Liu has published more than 270 papers and is the inventor on more than 110 issued U.S. patents. Liu has been elected to the U.S. National Academy of Sciences, the U.S. National Academy of Medicine, and the American Association for the Advancement of Science. He is the 2022 King Faisal Prize Laureate in Medicine, and the 2024 Jacob and Louise Gabbay Award recipient. He has earned several University-wide distinctions for teaching at Harvard, including the Joseph R. Levenson Memorial Teaching Prize, the Roslyn Abramson Award, and a Harvard College Professorship. His research accomplishments have earned distinctions including the ASGCT Outstanding Achievement Award, the Ian Scott Medal for Excellence in Biological Chemistry Research, the Ronald Breslow Award for Biomimetic Chemistry, the American Chemical Society David Perlman Award, ACS Chemical Biology Award, the American Chemical Society Pure Chemistry Award, the Arthur Cope Young Scholar Award, the NIH Marshall Nirenberg Lecturer, and awards from the Sloan Foundation, Beckman Foundation, NSF CAREER Program, and Searle Scholars Program.

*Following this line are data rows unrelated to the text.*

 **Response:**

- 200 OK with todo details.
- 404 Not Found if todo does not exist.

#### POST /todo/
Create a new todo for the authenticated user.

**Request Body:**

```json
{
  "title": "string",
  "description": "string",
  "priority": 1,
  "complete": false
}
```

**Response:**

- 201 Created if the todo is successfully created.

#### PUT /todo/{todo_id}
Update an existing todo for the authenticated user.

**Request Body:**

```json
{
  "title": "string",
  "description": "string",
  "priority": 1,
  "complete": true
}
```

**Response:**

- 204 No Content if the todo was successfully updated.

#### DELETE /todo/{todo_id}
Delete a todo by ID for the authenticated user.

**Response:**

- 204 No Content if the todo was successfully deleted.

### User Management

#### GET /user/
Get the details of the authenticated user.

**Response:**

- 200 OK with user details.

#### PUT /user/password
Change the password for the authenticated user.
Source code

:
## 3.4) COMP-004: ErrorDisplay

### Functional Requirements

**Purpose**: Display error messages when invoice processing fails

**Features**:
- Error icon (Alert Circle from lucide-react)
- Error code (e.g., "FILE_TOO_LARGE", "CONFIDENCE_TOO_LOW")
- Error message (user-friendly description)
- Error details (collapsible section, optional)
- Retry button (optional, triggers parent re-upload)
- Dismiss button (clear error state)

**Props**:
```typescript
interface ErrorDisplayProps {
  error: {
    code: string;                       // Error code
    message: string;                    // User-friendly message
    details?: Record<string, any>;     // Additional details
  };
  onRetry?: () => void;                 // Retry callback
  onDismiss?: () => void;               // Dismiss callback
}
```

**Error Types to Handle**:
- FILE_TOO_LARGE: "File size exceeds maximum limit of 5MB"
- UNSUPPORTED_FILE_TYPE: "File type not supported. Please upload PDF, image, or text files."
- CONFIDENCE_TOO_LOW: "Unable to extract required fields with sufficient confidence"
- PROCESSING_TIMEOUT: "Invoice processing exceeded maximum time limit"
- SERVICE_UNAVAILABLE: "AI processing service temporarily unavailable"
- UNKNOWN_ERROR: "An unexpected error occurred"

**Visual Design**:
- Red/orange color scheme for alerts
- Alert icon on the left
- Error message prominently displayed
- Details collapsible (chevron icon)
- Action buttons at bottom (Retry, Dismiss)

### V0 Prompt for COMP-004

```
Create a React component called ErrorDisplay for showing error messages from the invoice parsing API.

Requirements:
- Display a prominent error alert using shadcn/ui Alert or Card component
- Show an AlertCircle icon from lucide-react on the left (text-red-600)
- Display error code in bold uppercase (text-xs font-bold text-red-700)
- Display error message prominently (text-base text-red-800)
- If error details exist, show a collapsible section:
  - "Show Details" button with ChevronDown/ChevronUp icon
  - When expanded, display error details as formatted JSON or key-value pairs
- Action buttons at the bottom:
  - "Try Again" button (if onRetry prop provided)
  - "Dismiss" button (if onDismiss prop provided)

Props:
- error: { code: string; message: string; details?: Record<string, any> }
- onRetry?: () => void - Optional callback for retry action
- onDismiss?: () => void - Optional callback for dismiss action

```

In 2016, 2019, 2020, and 2021 he was named one of the Top 20 Translational Researchers in the world by Nature Biotechnology, and was named one of Nature’s 10 researchers in world. Liu was named as a leading global thinker by the Foreign Policy Leading Global Thinkers in 2017, to the STATUS List of 46 leaders in health, medicine, and science by STAT News, and as one of the “Most Influential People in Biopharma in 2023” by Fierce Biotech. Liu is the founder or co-founder of several public and private biotechnology and therapeutics companies, including Beam Therapeutics, Prime Medicine, Editas Medicine, Pairwise Plants, Chroma Medicine, Exo Therapeutics, and Nvelop Therapeutics.
Outside of the lab, Liu pursues a variety of hobbies at the intersection of science and art, including photography around the world, raising large bonsai trees indoors under LED light canopies he designed, creating art from wood, metal, stone, and/or electronic components, and painting.